Please pull the text from all the records below, copying each line verbatim, and leave the picture lines out of your answer.
:::::
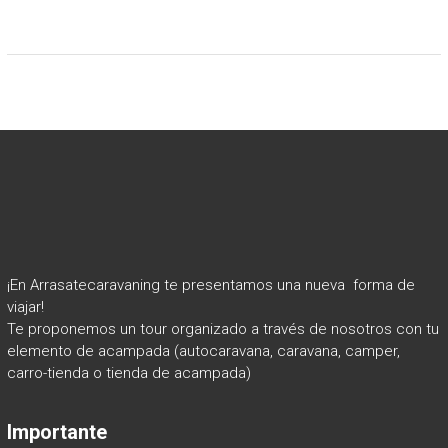
¡En Arrasatecaravaning te presentamos una nueva forma de
viajar!
Te proponemos un tour organizado a través de nosotros con tu
elemento de acampada (autocaravana, caravana, camper,
carro-tienda o tienda de acampada)
Importante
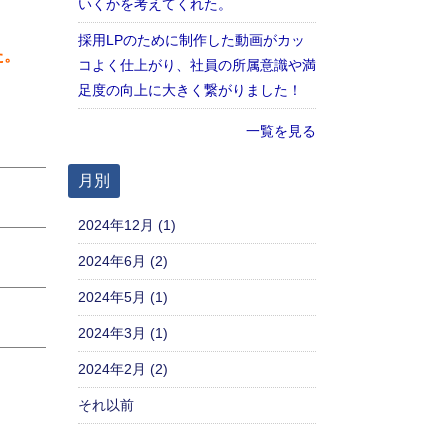
いくかを考えてくれた。
採用LPのために制作した動画がカッ
た。
コよく仕上がり、社員の所属意識や満
足度の向上に大きく繋がりました！
一覧を見る
月別
2024年12月 (1)
2024年6月 (2)
2024年5月 (1)
2024年3月 (1)
2024年2月 (2)
それ以前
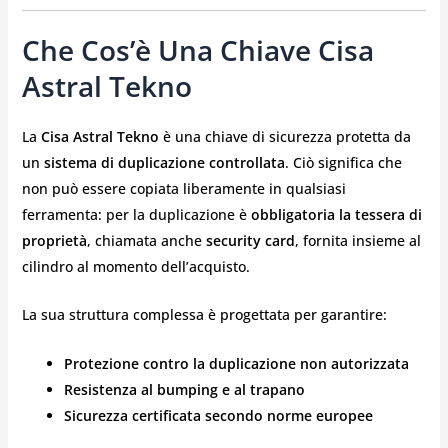
Che Cos’è Una Chiave Cisa
Astral Tekno
La
Cisa Astral Tekno
è una chiave di sicurezza protetta da
un
sistema di duplicazione controllata
. Ciò significa che
non può essere copiata liberamente in qualsiasi
ferramenta: per la duplicazione è
obbligatoria la tessera di
proprietà
, chiamata anche
security card
, fornita insieme al
cilindro al momento dell’acquisto.
La sua struttura complessa è progettata per garantire:
Protezione contro la duplicazione non autorizzata
Resistenza al bumping e al trapano
Sicurezza certificata secondo norme europee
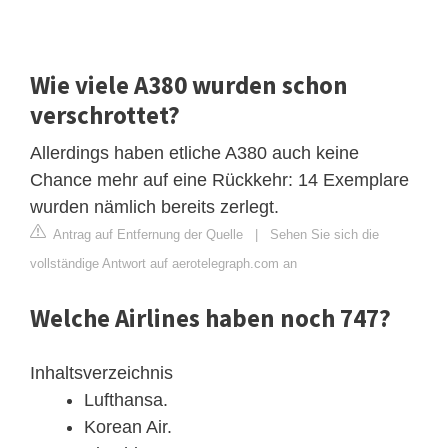
Wie viele A380 wurden schon
verschrottet?
Allerdings haben etliche A380 auch keine
Chance mehr auf eine Rückkehr: 14 Exemplare
wurden nämlich bereits zerlegt.
Antrag auf Entfernung der Quelle
|
Sehen Sie sich die
vollständige Antwort auf aerotelegraph.com an
Welche Airlines haben noch 747?
Inhaltsverzeichnis
Lufthansa.
Korean Air.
:::::
▶ **RESPONSE FOR THIS EXERCISE**
¡En Arrasatecaravaning te presentamos una nueva forma de
viajar!
Te proponemos un tour organizado a través de nosotros con tu
elemento de acampada (autocaravana, caravana, camper,
carro-tienda o tienda de acampada)
Importante
いくかを考えてくれた。
採用LPのために制作した動画がカッ
た。
コよく仕上がり、社員の所属意識や満
足度の向上に大きく繋がりました！
一覧を見る
月別
2024年12月 (1)
2024年6月 (2)
2024年5月 (1)
2024年3月 (1)
2024年2月 (2)
それ以前
Che Cos’è Una Chiave Cisa
Astral Tekno
La
Cisa Astral Tekno
è una chiave di sicurezza protetta da
un
sistema di duplicazione controllata
. Ciò significa che
non può essere copiata liberamente in qualsiasi
ferramenta: per la duplicazione è
obbligatoria la tessera di
proprietà
, chiamata anche
security card
, fornita insieme al
cilindro al momento dell’acquisto.
La sua struttura complessa è progettata per garantire:
Protezione contro la duplicazione non autorizzata
Resistenza al bumping e al trapano
Sicurezza certificata secondo norme europee
Wie viele A380 wurden schon
verschrottet?
Allerdings haben etliche A380 auch keine
Chance mehr auf eine Rückkehr: 14 Exemplare
wurden nämlich bereits zerlegt.
Antrag auf Entfernung der Quelle
|
Sehen Sie sich die
vollständige Antwort auf aerotelegraph.com an
Welche Airlines haben noch 747?
Inhaltsverzeichnis
Lufthansa.
Korean Air.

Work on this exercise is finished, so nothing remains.